E-Photo
Issue #184  10/13/2011
 
Ruscha Archive and Photos Goes to Getty

The J. Paul Getty Museum and the Getty Research Institute recently jointly acquired over 70 photographs by artist Ed Ruscha as well as his "Streets of Los Angeles" archive, including thousands of negatives, hundreds of photographic contact sheets, and related documents and ephemera. A portion of the material will come to the Getty as a promised gift from the artist.

An influential American artist, Ruscha moved to Los Angeles in 1956 and has continued to live and work there, incorporating the city's architecture, streets, and even its attitude into paintings, prints, drawings, and photographs that are known for their graphic directness.

This combined acquisition by the Getty Museum and the Getty Research Institute now makes the Getty Center one of the most important resources for understanding the role of photography in Ruschas practice and will make this aspect of the artists work more widely accessible, locally and internationally. "I am humbled and elated to have my work go to the top of the hill," said Ruscha.

The majority of the 74 photographs and two contact sheets acquired by the J. Paul Getty Museum were created in conjunction with the seminal series of self-published books that Ruscha began producing in 1962 including "Twentysix Gasoline Stations" (1963), "Some Los Angeles Apartments" (1965), "Thirtyfour Parking Lots in Los Angeles" (1967), and "Real Estate Opportunities" (1970).

The Streets of Los Angeles archive acquired by the Getty Research Institute (GRI) begins with the photographic and production material for Ruschas landmark 1966 book, "Every Building on the Sunset Strip", and includes the original camera-ready three-panel maquette used for the publication. This ongoing project subsequently evolved into a vast photographic archive that spans over four decades and documents many major Los Angeles thoroughfares, including Santa Monica Boulevard, Melrose Avenue, and Pacific Coast Highway, shot in 1974 and 1975, and more than 25 other Los Angeles streets that Ruscha photographed since 2007. In total, the archive comprises thousands of negatives, hundreds of photographic contact sheets, and related documents and ephemera. Also included is an artists proof of the "Then and Now" portfolio (2005), based on photographs of Hollywood Boulevard taken 30 years apart.

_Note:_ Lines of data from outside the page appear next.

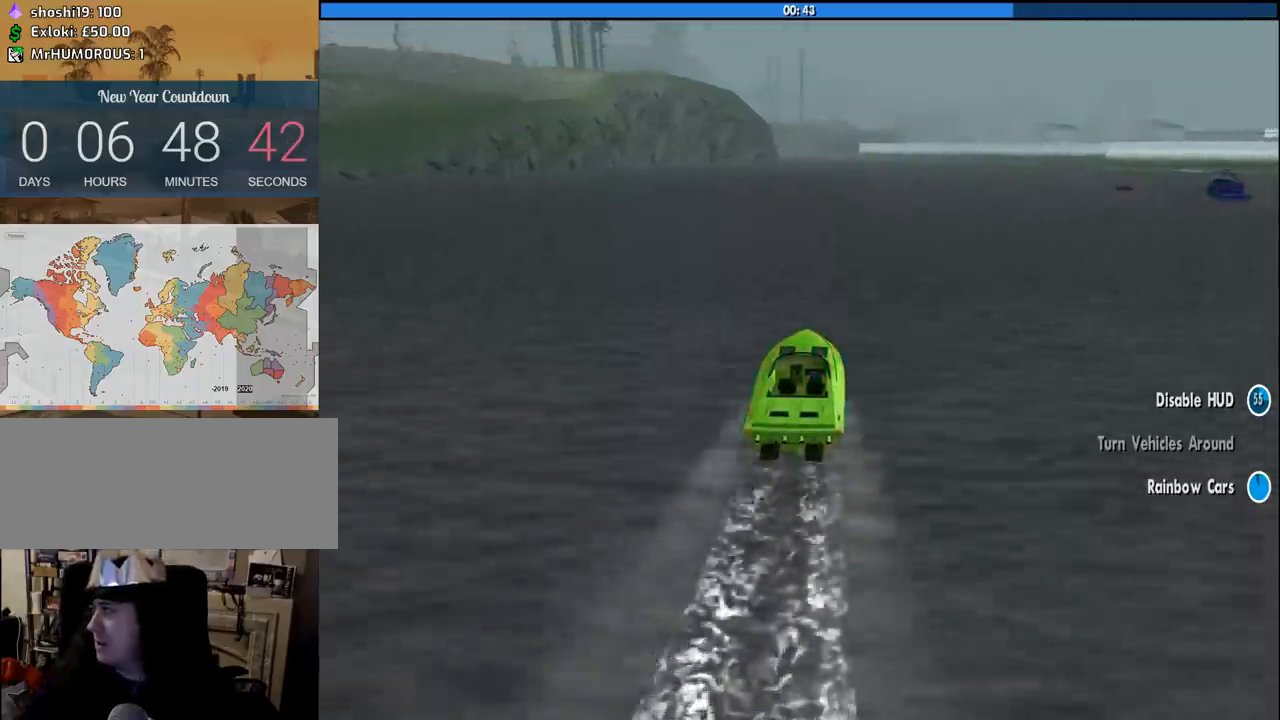
{"keys": ["w"], "mouse": [], "events": []}
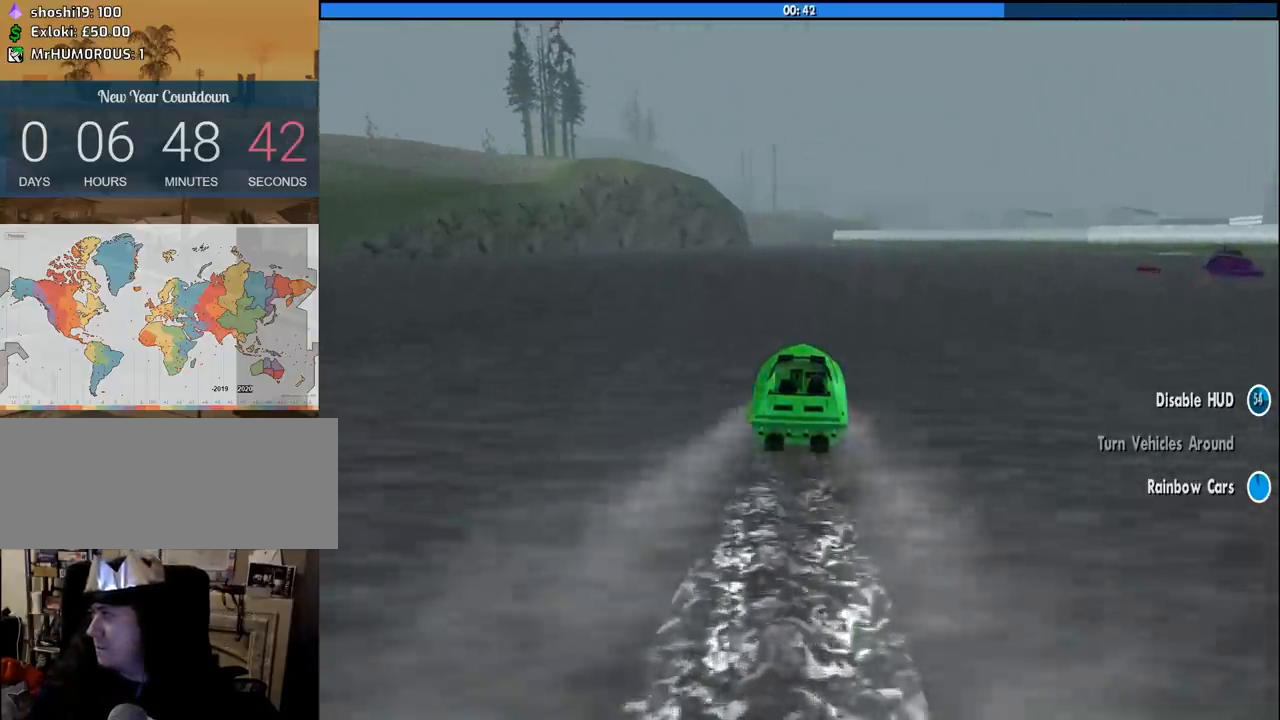
{"keys": ["w"], "mouse": [], "events": []}
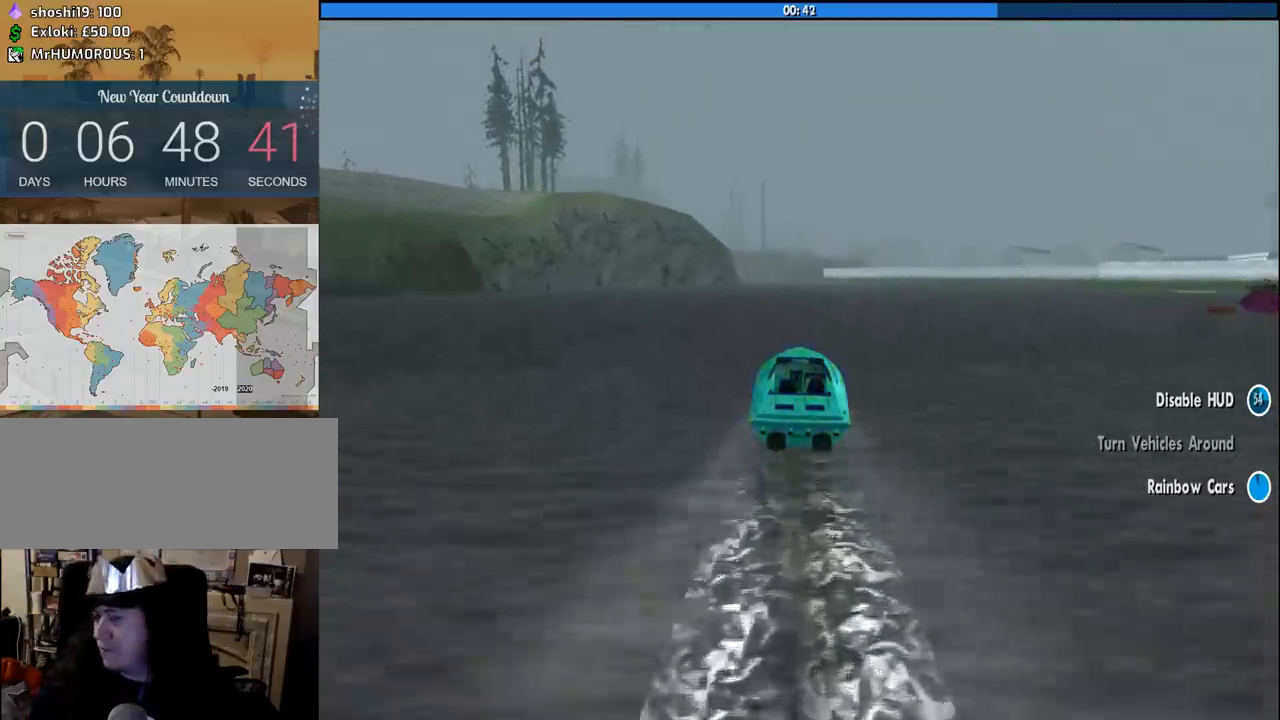
{"keys": ["a", "w"], "mouse": [], "events": [[483, "a", "down"]]}
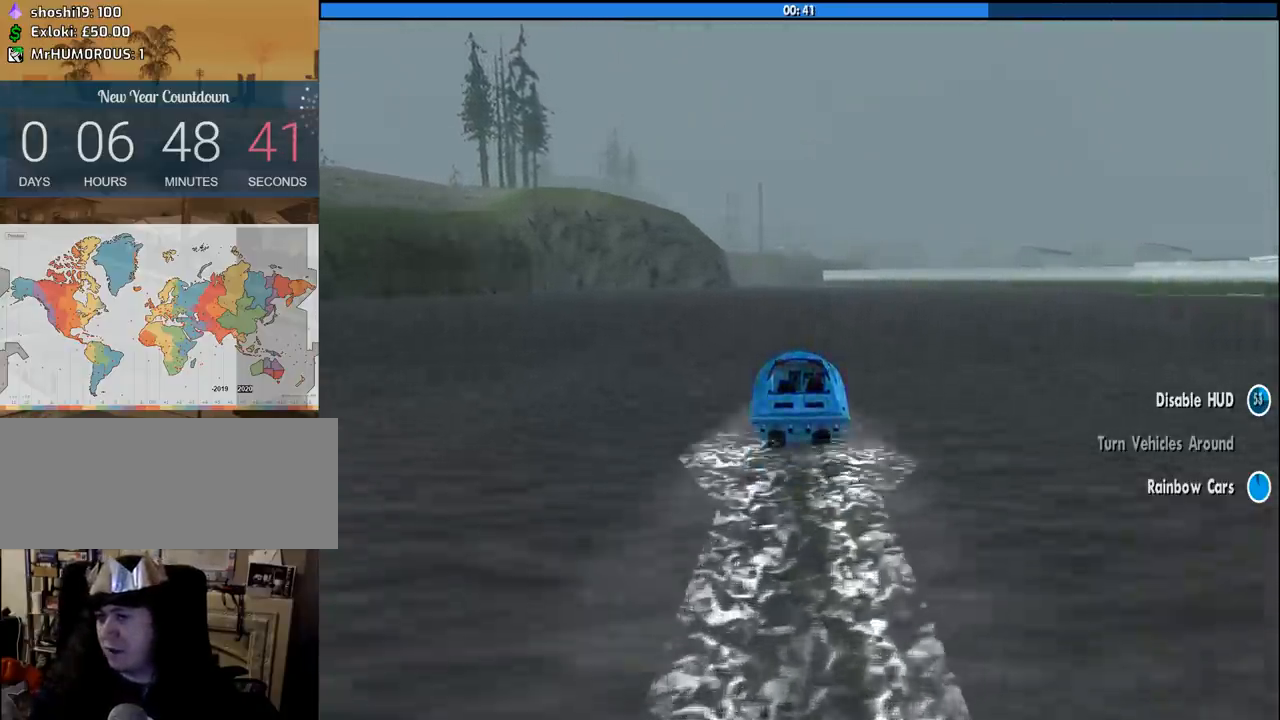
{"keys": ["w"], "mouse": [], "events": [[66, "a", "up"]]}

The acquisition joins works by Ruscha already in the collection of the GRI, including unpublished photographs related to Ruscha's rare "Dutch Details" book (1973) and the only known complete run of "Orb", a journal edited and produced by Ruscha while still a student at Chouinard Art Institute.

A selection of works will be included in two related Getty Museum exhibitions scheduled for Spring 2013: Los Angeles Architecture: 1940-1990, organized by the Getty Research Institute and the Getty Museum, and In Focus: Ed Ruscha, organized by the Getty Museum.